▸ **PAGE EXTRACT**
•••••

In his second novel "The Posthumous Man," Elliot Stilling narrates, beginning with waking up in a Little Rock hospital after attempting to kill himself — a failed suicide. Upon leaving the hospital, he meets a girl and is quickly absorbed into her life. When she questions the seriousness of his interest in her, he explains his existential plight: "I killed myself yesterday, Felicia. I ended my life. And then, somehow, I woke up this morning in a new life. This one here with you. So I don't know what else to do. Either I live this life or kill myself again." Thus, he becomes entangled in an elaborate robbery that, maybe predictably, turns twisted in more ways than one.
Crime novels often begin abruptly, with a character unwittingly dropped into the middle of a fictional universe where personal volition is irrelevant and only survival matters, much like a medieval gladiatorial spectacle. Life presents largely random episodes — not coherent narratives full of causation and significance — and characters must do the best they can with what they're dealt and with whatever else might be missing. Perhaps one of the most famous examples is James M. Cain's often quoted first line from "The Postman Always Rings Twice": "They threw me off the hay truck about noon." Like the narrator in "The Posthumous Man" who is disappointed to find himself alive, the protagonist of Hinkson's third novel, an ex-corrections officer who is released from prison, is anxious about how her fateful dice will roll, extinguishing any joy you'd expect she'd feel upon gaining her freedom. She immediately finds herself accepting a mysterious job opportunity, to find a missing young woman, but soon the story and players involved expand to encompass some of the most powerful and corrupt leaders in Arkansas. "Saint Homicide," a novella, crashes us headfirst into the psychology of Daniel, a convicted murderer, and throws huge helpings of religious conviction — a frequent Hinkson theme — into the ontological and theological mix. We follow along as he obsesses over God's will and as this preoccupation finally dictates the climatic choice he makes.
Hinkson lives in Chicago, where he and his wife arrived after leaving behind the academic life in New Jersey. Nowadays, he focuses exclusively on his writing. In addition to the upcoming French translations of "Hell on Church Street" and "The Posthumous Man," he has an essay collection, "The Blind Alley: Exploring Film Noir's Forgotten Corners," scheduled for release this spring, and another novel forthcoming later in the year. He also writes about film for publications such as the Los Angles Review of Books, Mental Floss, Mystery Scene and Noir City. He cites Carson McCullers and Flannery O'Connor as major influences, as well as Jim Thompson, best known for his disturbing novel "The Killer Inside Me," and perhaps the reigning master of the first-person psychopath.
I asked Hinkson recently why he wrote crime fiction, and he responded, "I was attracted to crime novels because of my interest in the religious notions of transgression and ruin, of sin and consequence. I don't write about criminals. I write about sinners. So, for me, noir didn't seem like a genre. It just seemed like the best way of exploring the things that interested me."
Jim Thompson is credited with saying that there is only one plot: Things are not what they seem. This precisely sums up the world of Jake Hinkson's fiction. He offers characters we are well acquainted with, then slowly sands down the layers of exterior gloss, exposing the unseen frailties in all of us. After all, a lot of us are just an unlucky roll away from losing.

•••••

▸ **EXTRACTED DATA**
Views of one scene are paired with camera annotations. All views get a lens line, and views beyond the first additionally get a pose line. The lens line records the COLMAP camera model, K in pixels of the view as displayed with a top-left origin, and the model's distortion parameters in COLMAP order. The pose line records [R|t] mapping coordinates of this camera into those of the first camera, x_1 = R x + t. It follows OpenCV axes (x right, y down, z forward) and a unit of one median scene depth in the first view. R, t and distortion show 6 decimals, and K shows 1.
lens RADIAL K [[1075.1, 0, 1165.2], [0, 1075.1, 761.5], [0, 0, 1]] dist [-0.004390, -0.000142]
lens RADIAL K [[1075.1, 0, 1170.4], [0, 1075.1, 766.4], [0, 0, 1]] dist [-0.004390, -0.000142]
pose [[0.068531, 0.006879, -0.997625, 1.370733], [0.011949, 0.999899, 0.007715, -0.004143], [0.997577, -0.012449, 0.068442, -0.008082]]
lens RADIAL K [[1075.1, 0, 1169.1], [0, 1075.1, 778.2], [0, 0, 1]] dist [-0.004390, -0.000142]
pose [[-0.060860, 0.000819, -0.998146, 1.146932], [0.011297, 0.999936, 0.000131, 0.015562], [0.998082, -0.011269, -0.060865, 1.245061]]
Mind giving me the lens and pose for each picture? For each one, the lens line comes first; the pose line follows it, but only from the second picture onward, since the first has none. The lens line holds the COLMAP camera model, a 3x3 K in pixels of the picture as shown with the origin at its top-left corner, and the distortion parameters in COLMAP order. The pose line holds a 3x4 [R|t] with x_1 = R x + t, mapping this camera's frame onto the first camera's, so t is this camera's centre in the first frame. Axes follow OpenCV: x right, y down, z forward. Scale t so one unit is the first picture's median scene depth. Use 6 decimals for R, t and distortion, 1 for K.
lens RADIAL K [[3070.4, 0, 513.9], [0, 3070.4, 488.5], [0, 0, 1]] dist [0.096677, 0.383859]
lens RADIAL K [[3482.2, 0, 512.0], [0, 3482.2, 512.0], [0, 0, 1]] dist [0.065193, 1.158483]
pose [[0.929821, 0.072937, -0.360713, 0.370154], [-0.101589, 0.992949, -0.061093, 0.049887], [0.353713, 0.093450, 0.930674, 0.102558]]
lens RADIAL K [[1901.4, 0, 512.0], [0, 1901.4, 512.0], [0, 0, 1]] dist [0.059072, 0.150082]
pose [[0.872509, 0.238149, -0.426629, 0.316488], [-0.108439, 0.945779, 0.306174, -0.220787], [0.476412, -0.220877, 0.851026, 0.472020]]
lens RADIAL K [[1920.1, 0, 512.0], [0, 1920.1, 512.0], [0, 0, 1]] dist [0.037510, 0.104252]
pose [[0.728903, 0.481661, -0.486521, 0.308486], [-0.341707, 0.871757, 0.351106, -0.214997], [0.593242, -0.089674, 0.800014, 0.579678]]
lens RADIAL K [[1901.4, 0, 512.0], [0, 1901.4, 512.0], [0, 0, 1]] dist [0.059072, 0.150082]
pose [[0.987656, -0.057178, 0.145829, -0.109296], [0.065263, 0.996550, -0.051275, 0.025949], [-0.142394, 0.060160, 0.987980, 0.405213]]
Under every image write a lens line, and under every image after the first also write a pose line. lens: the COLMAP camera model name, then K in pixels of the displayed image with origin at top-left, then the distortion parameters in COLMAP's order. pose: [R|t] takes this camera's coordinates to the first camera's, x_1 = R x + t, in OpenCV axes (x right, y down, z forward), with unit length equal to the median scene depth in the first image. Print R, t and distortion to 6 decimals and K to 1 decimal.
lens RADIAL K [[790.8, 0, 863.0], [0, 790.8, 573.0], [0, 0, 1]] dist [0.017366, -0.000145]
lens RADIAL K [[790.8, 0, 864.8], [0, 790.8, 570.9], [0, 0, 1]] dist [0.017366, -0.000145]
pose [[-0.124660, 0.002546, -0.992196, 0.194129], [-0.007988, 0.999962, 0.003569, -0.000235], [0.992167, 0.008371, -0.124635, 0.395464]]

•••••

▸ **THE TASK**
List the writers whom the profile of Jake Hinkson above says he cites as major influences.

▸ **EXPECTED ANSWER**
Carson McCullers, Flannery O'Connor, Jim Thompson